Strong global demand and a tight supply of copper has raised the price of the metal to record highs this year, and a threat from U.S. President Donald Trump to impose new copper import tariffs will only send prices higher, an expert says.
“Copper has been seeing a huge tailwind this year,” Ken Hoffman, commodity strategist at Red Cloud Securities, told BNN Bloomberg in an interview Tuesday afternoon.
“You have every military in the world trying to increase budgets, there’s lots of copper in military hardware. Put on top of that the electrification of everything, there’s huge copper needs there… and you’ve just added gas to the fire saying we’re going to put these silly tariffs on copper.”
Earlier Tuesday, Trump said he plans to impose a 50 per cent tariff on copper entering the U.S., but did not specify when the levy will take effect.
Hoffman said U.S. companies will be left paying more for copper if new tariffs are placed on the metal, and the increased cost is exacerbated by a declining U.S. dollar.

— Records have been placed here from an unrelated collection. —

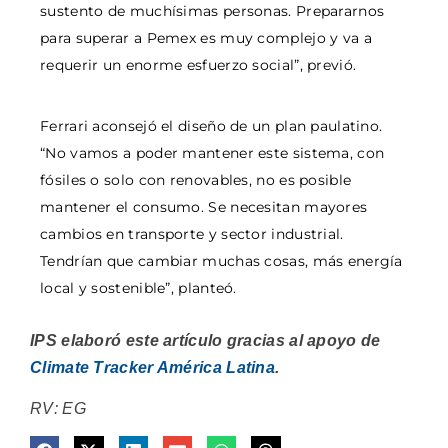
sustento de muchísimas personas. Prepararnos
para superar a Pemex es muy complejo y va a
requerir un enorme esfuerzo social”, previó.
Ferrari aconsejó el diseño de un plan paulatino.
“No vamos a poder mantener este sistema, con
fósiles o solo con renovables, no es posible
mantener el consumo. Se necesitan mayores
cambios en transporte y sector industrial.
Tendrían que cambiar muchas cosas, más energía
local y sostenible”, planteó.
IPS elaboró este artículo gracias al apoyo de
Climate Tracker América Latina
.
RV: EG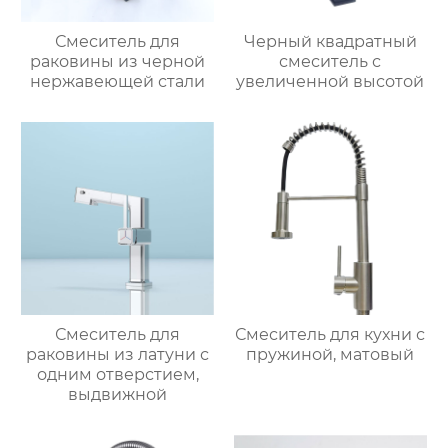
Смеситель для
Черный квадратный
раковины из черной
смеситель с
нержавеющей стали
увеличенной высотой
Смеситель для
Смеситель для кухни с
раковины из латуни с
пружиной, матовый
одним отверстием,
выдвижной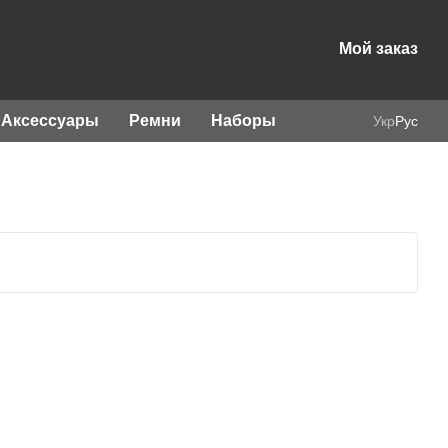
Мой заказ
Аксессуары
Ремни
Наборы
Укр
Рус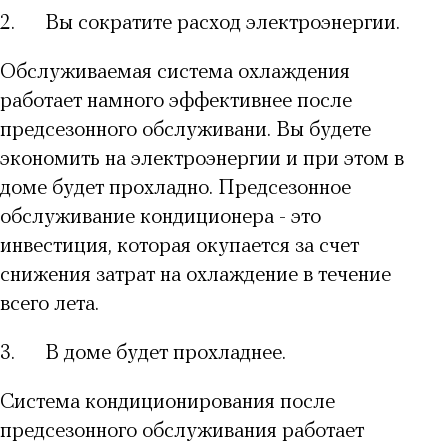
2.
Вы сократите расход электроэнергии.
Обслуживаемая система охлаждения
работает намного эффективнее после
предсезонного обслуживани. Вы будете
экономить на электроэнергии и при этом в
доме будет прохладно.
Предсезонное
обслуживание кондиционера
- это
инвестиция, которая окупается за счет
снижения затрат на охлаждение в течение
всего лета.
3.
В доме будет прохладнее.
Система кондиционирования после
предсезонного обслуживания
работает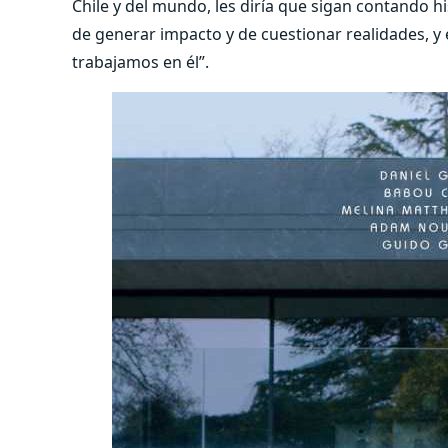
Chile y del mundo, les diría que sigan contando hi
de generar impacto y de cuestionar realidades, y
trabajamos en él”.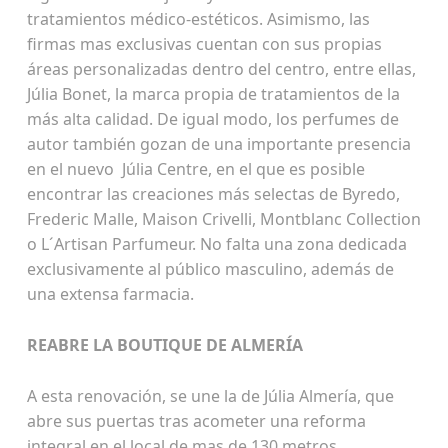
tratamientos médico-estéticos. Asimismo, las
firmas mas exclusivas cuentan con sus propias
áreas personalizadas dentro del centro, entre ellas,
Júlia Bonet, la marca propia de tratamientos de la
más alta calidad. De igual modo, los perfumes de
autor también gozan de una importante presencia
en el nuevo Júlia Centre, en el que es posible
encontrar las creaciones más selectas de Byredo,
Frederic Malle, Maison Crivelli, Montblanc Collection
o L´Artisan Parfumeur. No falta una zona dedicada
exclusivamente al público masculino, además de
una extensa farmacia.
REABRE LA BOUTIQUE DE ALMERÍA
A esta renovación, se une la de Júlia Almería, que
abre sus puertas tras acometer una reforma
integral en el local de mas de 130 metros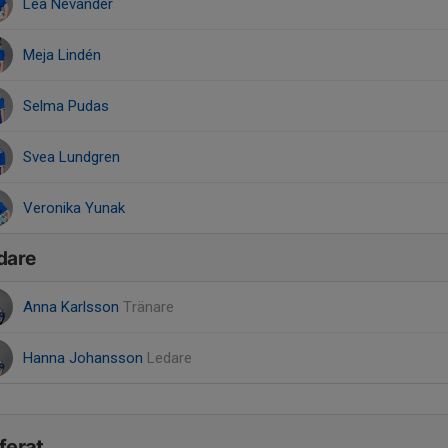
Lea Nevander
Meja Lindén
Selma Pudas
Svea Lundgren
Veronika Yunak
dare
Anna Karlsson
Tränare
Hanna Johansson
Ledare
ferat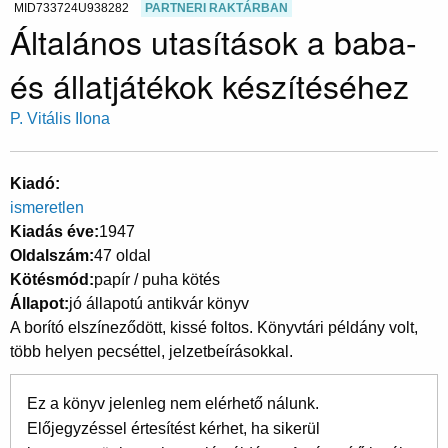
MID733724U938282
PARTNERI RAKTÁRBAN
Általános utasítások a baba-
és állatjátékok készítéséhez
P. Vitális Ilona
Kiadó
ismeretlen
Kiadás éve
1947
Oldalszám
47 oldal
Kötésmód
papír / puha kötés
Állapot
jó állapotú antikvár könyv
A borító elszíneződött, kissé foltos. Könyvtári példány volt,
több helyen pecséttel, jelzetbeírásokkal.
Ez a könyv jelenleg nem elérhető nálunk.
Előjegyzéssel értesítést kérhet, ha sikerül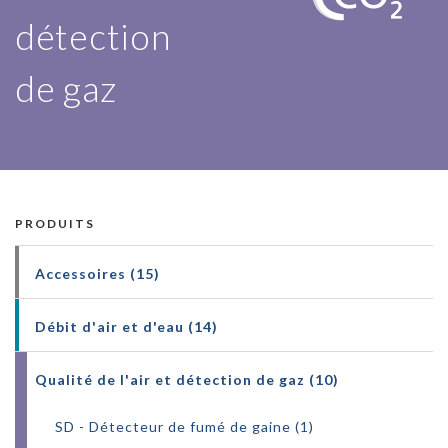
détection
QUALITÉ 
de gaz
PRODUITS
Accessoires (15)
Débit d'air et d'eau (14)
Qualité de l'air et détection de gaz (10)
SD - Détecteur de fumé de gaine (1)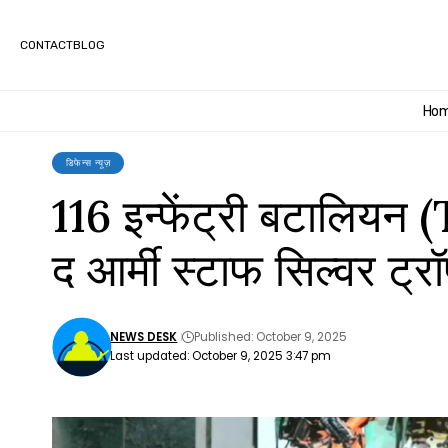
CONTACT
BLOG
Ho
डिफेन्स न्यूज़
116 इन्फेंट्री बटालियन
द आर्मी स्टाफ सिल्वर ट्र
NEWS DESK
Published: October 9, 2025
Last updated: October 9, 2025 3:47 pm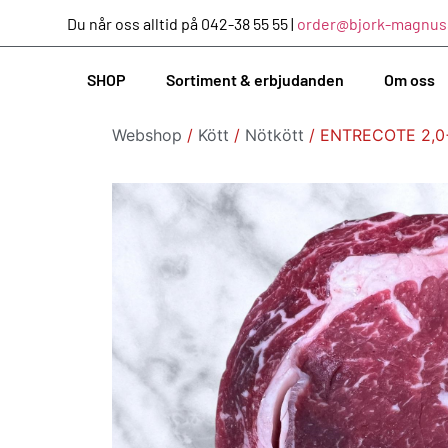
Du når oss alltid på 042-38 55 55 |
order@bjork-magnus
SHOP
Sortiment & erbjudanden
Om oss
Webshop
/
Kött
/
Nötkött
/ ENTRECOTE 2,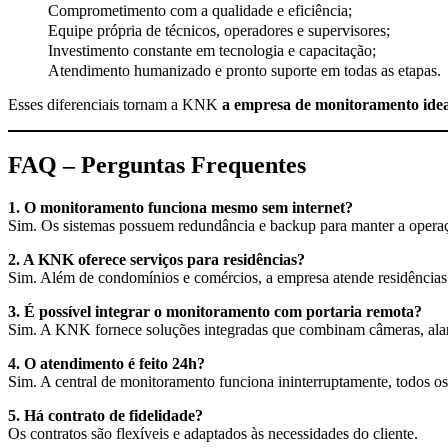
Comprometimento com a qualidade e eficiência;
Equipe própria de técnicos, operadores e supervisores;
Investimento constante em tecnologia e capacitação;
Atendimento humanizado e pronto suporte em todas as etapas.
Esses diferenciais tornam a KNK
a empresa de monitoramento idea
FAQ – Perguntas Frequentes
1. O monitoramento funciona mesmo sem internet?
Sim. Os sistemas possuem redundância e backup para manter a opera
2. A KNK oferece serviços para residências?
Sim. Além de condomínios e comércios, a empresa atende residência
3. É possível integrar o monitoramento com portaria remota?
Sim. A KNK fornece soluções integradas que combinam câmeras, alar
4. O atendimento é feito 24h?
Sim. A central de monitoramento funciona ininterruptamente, todos os
5. Há contrato de fidelidade?
Os contratos são flexíveis e adaptados às necessidades do cliente.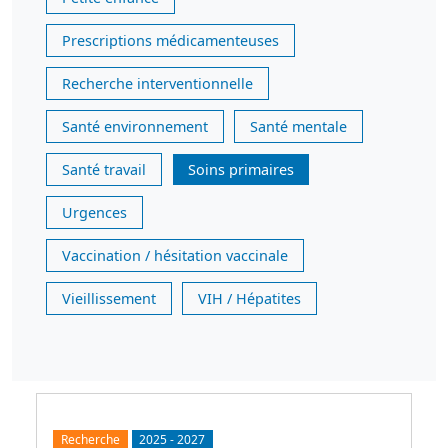
Prescriptions médicamenteuses
Recherche interventionnelle
Santé environnement
Santé mentale
Santé travail
Soins primaires
Urgences
Vaccination / hésitation vaccinale
Vieillissement
VIH / Hépatites
Recherche
2025
-
2027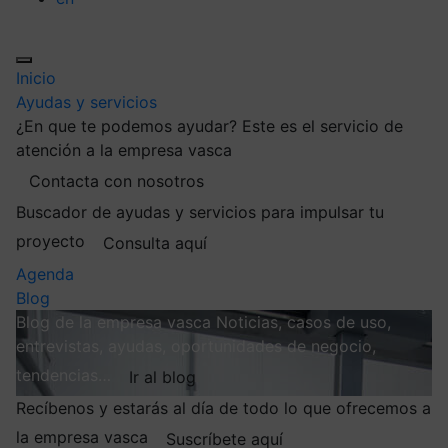
Inicio
Ayudas y servicios
¿En que te podemos ayudar?
Este es el servicio de
atención a la empresa vasca
Contacta con nosotros
Buscador de ayudas y servicios para impulsar tu
proyecto
Consulta aquí
Agenda
Blog
Blog de la empresa vasca
Noticias, casos de uso,
entrevistas, ayudas, oportunidades de negocio,
tendencias…
Ir al blog
Recíbenos y estarás al día de todo lo que ofrecemos a
la empresa vasca
Suscríbete aquí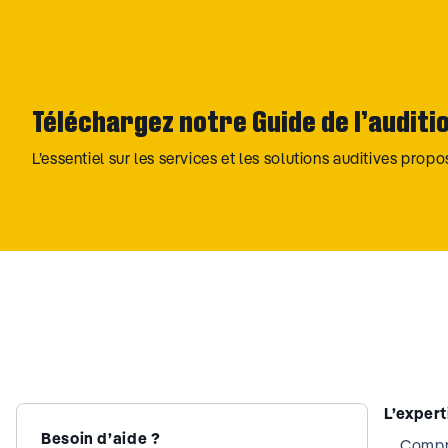
Téléchargez notre Guide de l’auditi
L’essentiel sur les services et les solutions auditives prop
L’exper
Besoin d’aide ?
Compre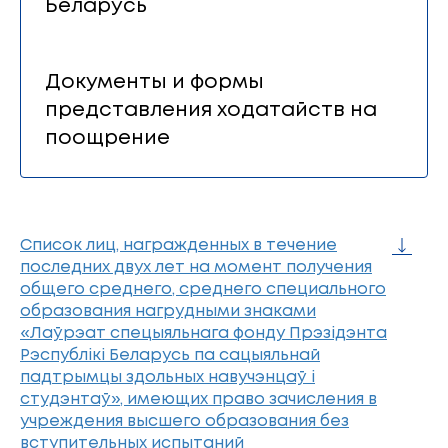
Беларусь
Документы и формы
представления ходатайств на
поощрение
Список лиц, награжденных в течение
последних двух лет на момент получения
общего среднего, среднего специального
образования нагрудными знаками
«Лаўрэат спецыяльнага фонду Прэзiдэнта
Рэспублiкi Беларусь па сацыяльнай
падтрымцы здольных навучэнцаў i
студэнтаў», имеющих право зачисления в
учреждения высшего образования без
вступительных испытаний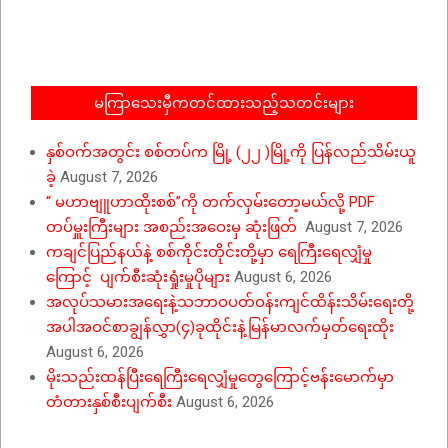
10-
01
မကြာသေးမှီကတင်ထားသည့်သတင်းများ
နှစ်ဝက်အတွင်း စစ်တပ်က မြို့ (၂၂ )မြို့ကို ပြန်လည်သိမ်းယူ
ခဲ့
August 7, 2026
“ မဟာဗျူဟာထိုးစစ်”ကို တက်လှမ်းတော့မယ်လို့ PDF
တပ်မှူးကြီးများ အစည်းအဝေးမှ ဆုံးဖြတ်
August 7, 2026
ကချင်ပြည်နယ်နဲ့ စစ်ကိုင်းတိုင်းတို့မှာ ရေကြီးရေလျှံမှု
ကြောင့် ပျက်စီးဆုံးရှုံးမှုပိုများ
August 6, 2026
အလုပ်သမားအရေးနဲ့သဘာဝပတ်ဝန်းကျင်ထိန်းသိမ်းရေးတို့
အပါအဝင်စာချွန်လွှာ(၄)ခုထိုင်းနဲ့မြန်မာလက်မှတ်ရေးထိုး
August 6, 2026
မိုးသည်းထန်ပြီးရေကြီးရေလျှံမှုတွေကြောင့်ဗန်းမောက်မှာ
တံတားနှစ်စီးပျက်စီး
August 6, 2026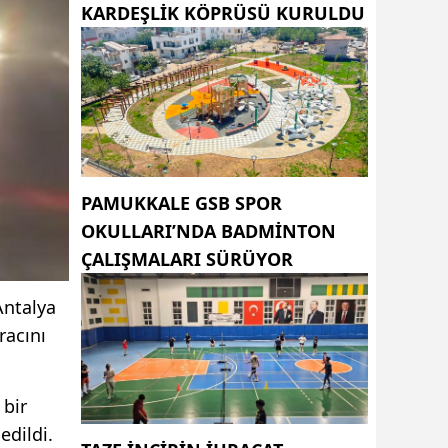
KARDEŞLIK KÖPRÜSÜ KURULDU
PAMUKKALE GSB SPOR
OKULLARI’NDA BADMINTON
ÇALIŞMALARI SÜRÜYOR
Antalya
racını
 bir
edildi.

“If I’m an automaker in the U.S. and I need copper tubing or if I’m a utility in the U.S. putting up copper wire, I’m definitely going to be paying those U.S. prices. And so, those surcharges will be put on to the U.S. market, the rest of the world will not pay that,” he said.
“In addition to that, you have the U.S. dollar, which is down about 15 per cent this year… so all metals which are priced in U.S. dollars are seeing this huge boost by dollar destruction.”
‘A lot of uncertainty’
For companies that produce copper as well as those that purchase it, Trump’s comments have caused “a lot of uncertainty,” a metal market watcher told BNN Bloomberg Wednesday morning.
“I’ve talked to a number of copper traders as well as copper-producing companies over the last 12 hours or so, and nobody really seems to know what’s happening at this point in time,” said Dalton Baretto, managing director of equity research for metals and mining at Canaccord Genuity.
“Let’s assume the U.S. does put in this 50 per cent tariff… obviously this is negative for any consumer of copper in the country. What this is also going to do is put in a sustained premium over the LME (London Metal Exchange), the global benchmark price, for any copper that’s in the U.S.”
Baretto said new copper tariffs would cause a rebalancing of metal flows away from the U.S. but noted that companies with American copper mines could benefit down the line.
Copper production in the U.S. is largely dominated by American metals firm Freeport-McMoRan, Baretto said, however Canadian miners like Vancouver-based Taseko Mines and Toronto-based Hudbay Minerals are looking to enter the U.S. copper production space in the coming years.